MORE: From the Telegraph: “Somme ‘Iron Harvest’ will take 500 years to clear, say bomb disposal experts on centenary of bloody battle”

Poppies

One Canadianism I cling to is the practice of wearing a poppy for Remembrance Day, November 11. (One starts wearing it c. November 1; it is generally gauche to wear it before this, although I made an exception this year.)

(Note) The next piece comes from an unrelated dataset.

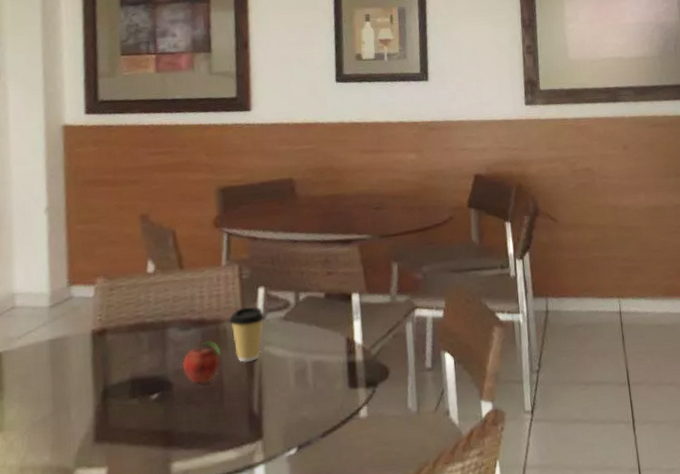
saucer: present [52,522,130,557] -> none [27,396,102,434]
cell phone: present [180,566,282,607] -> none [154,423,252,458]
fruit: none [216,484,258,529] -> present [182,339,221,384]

November 11, of course, is the day the Armistice went into effect ending hostilities in the First World War; it subsequently became the day to remember the war dead in the UK and Commonwealth (the US already had Memorial Day from the Civil War; November 11 became Veterans’ Day here). The reason why the poppy was chosen as a symbol of remembrance was on account of the poem “In Flanders Fields,” by Lt. Col. John McCrae, a native of Guelph, Ontario:

In Flanders fields the poppies blow
Between the crosses, row on row,
That mark our place; and in the sky
The larks, still bravely singing, fly
Scarce heard amid the guns below.

We are the Dead. Short days ago
We lived, felt dawn, saw sunset glow,
Loved and were loved, and now we lie
In Flanders fields

Take up our quarrel with the foe:
To you from failing hands we throw
The torch; be yours to hold it high.
If ye break faith with us who die
We shall not sleep, though poppies grow
In Flanders fields.

Although the “recruiting-poster rhetoric” (Paul Fussell) of the final stanza is discordant, the pastoral and elegiac tone of the first nine lines have ensured that this has remained one of the best-known poems of the First World War. But if you think that the red poppy isn’t about memory so much as about enjoining you to be worthy of your ancestors, and going to war when the state tells you, you can always get a white poppy, whose message is supposed to be an unambiguous declaration that we remember the dead, and we don’t want to have to repeat their sacrifice. Let us never again commit such folly. (We didn’t have white poppies growing up; I discovered them the last time I was in London.)

Speaking of London, currently on display (but not for much longer) in the moat around the Tower is a great river of ceramic poppies symbolizing the war dead of the Great War, which broke out 100 years ago.